Exercise brief:
Return every line of the material below that contains the string "lowest". Case counts.

Short-answer tasks on charts:

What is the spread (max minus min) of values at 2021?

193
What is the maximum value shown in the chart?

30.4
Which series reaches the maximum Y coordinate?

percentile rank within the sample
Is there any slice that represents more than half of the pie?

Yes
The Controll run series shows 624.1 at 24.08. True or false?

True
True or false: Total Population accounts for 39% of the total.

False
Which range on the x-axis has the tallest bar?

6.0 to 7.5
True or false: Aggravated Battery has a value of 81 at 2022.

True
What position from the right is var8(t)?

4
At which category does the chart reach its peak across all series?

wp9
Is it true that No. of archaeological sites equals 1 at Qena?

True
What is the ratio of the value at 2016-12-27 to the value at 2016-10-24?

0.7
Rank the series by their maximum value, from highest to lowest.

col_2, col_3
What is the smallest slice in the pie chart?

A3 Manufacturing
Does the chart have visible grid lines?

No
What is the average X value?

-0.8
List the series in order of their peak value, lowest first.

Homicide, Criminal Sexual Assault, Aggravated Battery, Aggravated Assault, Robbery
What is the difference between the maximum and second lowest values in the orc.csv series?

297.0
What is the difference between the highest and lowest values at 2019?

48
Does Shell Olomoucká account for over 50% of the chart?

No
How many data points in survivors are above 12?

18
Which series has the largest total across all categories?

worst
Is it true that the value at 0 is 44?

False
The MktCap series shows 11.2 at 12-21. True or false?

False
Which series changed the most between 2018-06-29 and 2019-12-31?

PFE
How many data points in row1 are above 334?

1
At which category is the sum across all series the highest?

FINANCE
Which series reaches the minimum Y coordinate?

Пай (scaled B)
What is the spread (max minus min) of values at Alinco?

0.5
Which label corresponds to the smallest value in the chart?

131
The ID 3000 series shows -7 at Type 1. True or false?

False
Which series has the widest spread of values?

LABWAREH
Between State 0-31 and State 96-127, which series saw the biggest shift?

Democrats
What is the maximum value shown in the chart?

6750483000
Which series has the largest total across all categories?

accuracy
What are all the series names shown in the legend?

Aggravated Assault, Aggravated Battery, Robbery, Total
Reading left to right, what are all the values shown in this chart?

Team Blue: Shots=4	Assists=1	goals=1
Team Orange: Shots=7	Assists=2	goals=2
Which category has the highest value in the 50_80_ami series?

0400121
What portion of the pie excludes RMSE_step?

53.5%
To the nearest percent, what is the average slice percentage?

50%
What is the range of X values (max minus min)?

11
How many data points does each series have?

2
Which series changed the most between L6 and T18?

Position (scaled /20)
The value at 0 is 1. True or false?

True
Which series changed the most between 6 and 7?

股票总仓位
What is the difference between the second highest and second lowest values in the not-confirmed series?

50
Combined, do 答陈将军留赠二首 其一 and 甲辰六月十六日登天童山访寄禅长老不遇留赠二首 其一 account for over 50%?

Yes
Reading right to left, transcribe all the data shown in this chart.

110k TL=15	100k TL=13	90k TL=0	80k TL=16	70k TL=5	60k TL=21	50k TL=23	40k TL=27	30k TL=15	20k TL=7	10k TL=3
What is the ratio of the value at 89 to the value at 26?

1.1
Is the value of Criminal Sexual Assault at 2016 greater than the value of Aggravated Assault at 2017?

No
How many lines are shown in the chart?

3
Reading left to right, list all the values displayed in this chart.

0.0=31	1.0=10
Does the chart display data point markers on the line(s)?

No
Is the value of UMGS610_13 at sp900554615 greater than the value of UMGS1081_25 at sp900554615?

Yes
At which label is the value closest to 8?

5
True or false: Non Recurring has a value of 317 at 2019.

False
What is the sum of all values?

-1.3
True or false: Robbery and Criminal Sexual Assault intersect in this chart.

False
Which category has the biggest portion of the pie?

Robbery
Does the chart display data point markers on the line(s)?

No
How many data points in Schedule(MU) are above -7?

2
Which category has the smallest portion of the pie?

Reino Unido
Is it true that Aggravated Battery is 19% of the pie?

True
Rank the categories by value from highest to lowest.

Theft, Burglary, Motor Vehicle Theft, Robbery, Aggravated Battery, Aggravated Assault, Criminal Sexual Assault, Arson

Answer space:
Rank the series by their maximum value, from highest to lowest.
List the series in order of their peak value, lowest first.
What is the difference between the maximum and second lowest values in the orc.csv series?
What is the difference between the highest and lowest values at 2019?
What is the difference between the second highest and second lowest values in the not-confirmed series?
Rank the categories by value from highest to lowest.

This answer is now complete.